スイートなひとときを貪りたい

ash20042004-11-10


魂というか自意識は身体とともにあるんであって、身体と切り離して考えることも出来なければ、
自意識それだけを取り出して話をすることもあまり意味がない。
俗なたとえを出せば、ハンサムを自覚しているハンサムと、ブサイクであることを自覚しているブサイクでは、
自意識の有り様に間違いなく差異が生まれ、それは個人差で納得できる範囲のものではない。
ムキムキとガリガリ、腕一本と二本、では日常的な認知に違いがあるわけだし、それが人格に影響を与えないわけがない。

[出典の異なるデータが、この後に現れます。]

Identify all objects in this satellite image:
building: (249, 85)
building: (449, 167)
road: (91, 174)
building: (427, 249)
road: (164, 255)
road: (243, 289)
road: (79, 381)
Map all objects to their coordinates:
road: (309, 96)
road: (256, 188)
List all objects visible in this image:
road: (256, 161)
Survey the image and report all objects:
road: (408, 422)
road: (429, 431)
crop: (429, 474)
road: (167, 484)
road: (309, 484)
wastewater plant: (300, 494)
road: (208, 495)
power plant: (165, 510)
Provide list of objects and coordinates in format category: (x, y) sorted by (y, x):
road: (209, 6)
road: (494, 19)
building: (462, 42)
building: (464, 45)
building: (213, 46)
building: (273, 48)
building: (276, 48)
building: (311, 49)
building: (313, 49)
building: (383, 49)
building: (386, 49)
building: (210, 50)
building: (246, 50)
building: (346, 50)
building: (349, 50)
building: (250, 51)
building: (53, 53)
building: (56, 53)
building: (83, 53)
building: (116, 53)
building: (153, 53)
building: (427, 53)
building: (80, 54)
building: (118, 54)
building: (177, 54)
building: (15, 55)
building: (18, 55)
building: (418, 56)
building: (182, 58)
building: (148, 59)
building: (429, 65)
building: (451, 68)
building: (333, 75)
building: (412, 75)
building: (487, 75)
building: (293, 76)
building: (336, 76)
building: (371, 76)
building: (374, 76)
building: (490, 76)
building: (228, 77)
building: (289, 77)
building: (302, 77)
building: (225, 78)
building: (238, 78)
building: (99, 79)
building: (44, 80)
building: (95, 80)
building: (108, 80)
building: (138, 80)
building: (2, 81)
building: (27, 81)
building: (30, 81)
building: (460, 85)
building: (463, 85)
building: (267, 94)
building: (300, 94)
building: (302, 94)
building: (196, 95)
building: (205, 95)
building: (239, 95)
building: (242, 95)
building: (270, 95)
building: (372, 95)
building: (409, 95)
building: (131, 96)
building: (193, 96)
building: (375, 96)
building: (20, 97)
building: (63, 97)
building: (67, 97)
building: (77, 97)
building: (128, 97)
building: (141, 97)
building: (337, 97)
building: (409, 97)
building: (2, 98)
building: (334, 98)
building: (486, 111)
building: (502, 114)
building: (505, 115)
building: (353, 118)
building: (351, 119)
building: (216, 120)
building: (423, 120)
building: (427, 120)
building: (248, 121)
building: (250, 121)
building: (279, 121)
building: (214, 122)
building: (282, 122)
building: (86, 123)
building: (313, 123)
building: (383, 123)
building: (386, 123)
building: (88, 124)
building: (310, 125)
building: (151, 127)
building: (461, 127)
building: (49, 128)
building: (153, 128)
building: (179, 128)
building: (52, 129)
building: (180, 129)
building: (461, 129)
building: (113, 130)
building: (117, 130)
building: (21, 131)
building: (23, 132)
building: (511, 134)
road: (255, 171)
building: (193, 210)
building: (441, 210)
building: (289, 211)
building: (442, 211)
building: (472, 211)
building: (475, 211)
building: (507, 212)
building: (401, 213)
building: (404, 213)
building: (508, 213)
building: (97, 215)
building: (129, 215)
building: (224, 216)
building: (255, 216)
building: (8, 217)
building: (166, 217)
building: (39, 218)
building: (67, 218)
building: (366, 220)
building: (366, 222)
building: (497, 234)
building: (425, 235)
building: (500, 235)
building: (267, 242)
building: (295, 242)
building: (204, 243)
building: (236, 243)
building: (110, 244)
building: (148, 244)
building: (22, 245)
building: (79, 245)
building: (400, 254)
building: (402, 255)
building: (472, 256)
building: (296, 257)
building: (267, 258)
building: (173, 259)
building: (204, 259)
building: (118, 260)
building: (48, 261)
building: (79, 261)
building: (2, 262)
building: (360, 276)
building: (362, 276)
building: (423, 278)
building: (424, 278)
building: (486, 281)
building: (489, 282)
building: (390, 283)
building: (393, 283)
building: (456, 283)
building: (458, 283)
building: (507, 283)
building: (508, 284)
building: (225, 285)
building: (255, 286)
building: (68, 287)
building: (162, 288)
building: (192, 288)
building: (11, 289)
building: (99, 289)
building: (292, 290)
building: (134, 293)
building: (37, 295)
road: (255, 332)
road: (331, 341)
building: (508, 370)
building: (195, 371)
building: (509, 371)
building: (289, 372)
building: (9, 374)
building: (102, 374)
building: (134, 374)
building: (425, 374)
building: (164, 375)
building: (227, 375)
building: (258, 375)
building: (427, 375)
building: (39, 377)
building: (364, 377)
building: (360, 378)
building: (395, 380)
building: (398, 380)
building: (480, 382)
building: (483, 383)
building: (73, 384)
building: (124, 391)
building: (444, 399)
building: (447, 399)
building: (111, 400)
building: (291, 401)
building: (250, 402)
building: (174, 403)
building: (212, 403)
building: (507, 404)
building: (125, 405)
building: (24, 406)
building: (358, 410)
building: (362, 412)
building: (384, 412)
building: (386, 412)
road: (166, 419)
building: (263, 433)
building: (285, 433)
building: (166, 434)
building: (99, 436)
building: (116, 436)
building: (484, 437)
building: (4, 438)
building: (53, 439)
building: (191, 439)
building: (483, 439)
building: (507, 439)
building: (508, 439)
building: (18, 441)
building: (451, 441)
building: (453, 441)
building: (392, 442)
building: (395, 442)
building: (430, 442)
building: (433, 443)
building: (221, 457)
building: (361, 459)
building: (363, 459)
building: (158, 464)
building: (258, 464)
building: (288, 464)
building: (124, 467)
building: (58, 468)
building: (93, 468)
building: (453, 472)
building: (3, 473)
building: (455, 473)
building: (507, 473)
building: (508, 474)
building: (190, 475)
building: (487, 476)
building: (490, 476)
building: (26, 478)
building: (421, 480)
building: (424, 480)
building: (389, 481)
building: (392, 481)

たとえば「攻殻機動隊」みたいに全身サイボーグで生身なのは脳みそだけ、って時代がきた時(そんなの来ないよなーたぶん)、
アニメの中でも語られてるけども個とか自意識ってのはどうなってしまうのかと想像して、俺はちょっと変な気分になる。
そこでは、俺ら一人一人の個人のレベルでは確かに自意識は存在していることになっているだろう。
一人一人が自分で考え行動し人生を全うしていっているように見えるのだろう。
でもそれを少しひいた画で観察すると、実は皆が「かぶっている」状態であったりするのかもしれない。
思考様式や価値観が、肉体のつくりや限界の横並び化によって「かぶる」。


今の時代はまだそこまで、肉体の組成を変えることで自意識に異変をきたすところまでは至っていない。
けれども、この「サイボーグ」を現代的な問題に直すことが出来る。「情報」がそれに当たるだろう。
また「攻殻機動隊」の話になるが、あの話では情報はすでに在るものとされている。
公安9課の人は変なスコープを付けて膨大なネットの海へダイブし随意にあらゆる類の情報を取り出している。
情報が自意識に影響を与え、無意識だけど「かぶる」状態をつくりだしているのが現代だ。
俺は既に老けてしまったので見えてないかもしれない、実情は違うのかも知らんが、
とりあえず街を歩く婦女子の類型的な格好は、あれは間違いなく情報のせいだろう。
男たちはAVでセックスを学び、やれフェラチオだの顔射だの、お腹に出してやっただのと類型的である。
なんでお前らはそんなに映画が好きなんだ。泣きたい?
泣くために映画を見るって、芸術鑑賞においても消費者の態度を崩さぬのだなベイブ。
皆、消費してしまうつもりなのだな。そして取り込んでかぶっていくんだ。俺もその渦中にいるのは言うまでもない。


いつの間にか愚痴になってしまっているようなので戻すが、
情報が外部から自意識を変化させるのが一段階め、肉体を替えることで内から変化させるのが二段階めだ。
もちろん大きくいえば「環境の変化」で、段階も何もないんだけど。
そしていずれも個・自意識の類を曖昧にしていくように出来ている。本人に自覚はないが客観的にみる時の話だ。
実は人間とは自意識を捨ててでも他人と融けあってしまいたいのだろうか。